A 56-year-old Seattle resident with a 57-year-old husband and 15-year-old daughter, Donna had been looking forward to the savings that the Affordable Care Act had to offer.

But that's not what she found. Instead, she'd be paying an additional $300 a month for coverage. The letter made no mention of the health insurance marketplace that would soon open in Washington, where she could shop for competitive plans, and only an oblique reference to financial help that she might qualify for, if she made the effort to call and find out.

...

Fast forward a month, and Donna was able to log onto Washington's marketplace and shop for insurance. And what did she find? Options. A LifeWise plan with the same deductible they offered her outside the exchange was a little cheaper. Plans with a lower deductible had the same or lower premiums as the LifeWise plan. What she ended up buying was a plan through Community Health Plan of Washington with a $250 deductible.

And crucially, she also discovered she would qualify for a federal tax subsidy that would knock her monthly premium to $80. Her daughter could enroll in Medicaid, at no cost to the family.

So here's the bottom line: If Donna had taken the default option that LifeWise offered outside of the marketplace, she would have paid nearly $1,000 more per month for a worse plan than she was able to obtain on the marketplace.
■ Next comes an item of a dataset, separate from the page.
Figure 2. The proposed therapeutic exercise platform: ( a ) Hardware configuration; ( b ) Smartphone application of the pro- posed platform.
It's nice that this lady was able to get on the exchange and find a better deal and that she qualified for subsidies. But many people won't know to do this or how to do it, or will try and fail (even after the technical website problems are fixed). It's complicated. People are busy. Not everyone knows how to navigate websites. Some people aren't sophisticated or technically savvy. Some are mentally impaired.
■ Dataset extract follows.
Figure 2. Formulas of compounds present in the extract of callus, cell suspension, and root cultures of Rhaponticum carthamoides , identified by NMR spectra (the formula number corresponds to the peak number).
TPM frames this story as "insurance companies are cheating people" and they've also been pushing the "media stories are misleading" angle. And that's all true. But the real problem is that the system is overly complicated. We shouldn't be relying on individual 57 years olds (or 20 year olds) to figure out if they are picking the right stuff. This is why we should have just expanded Medicare or at a minimum had a Public Option ("figure it out for me; i'll have what everyone else is having").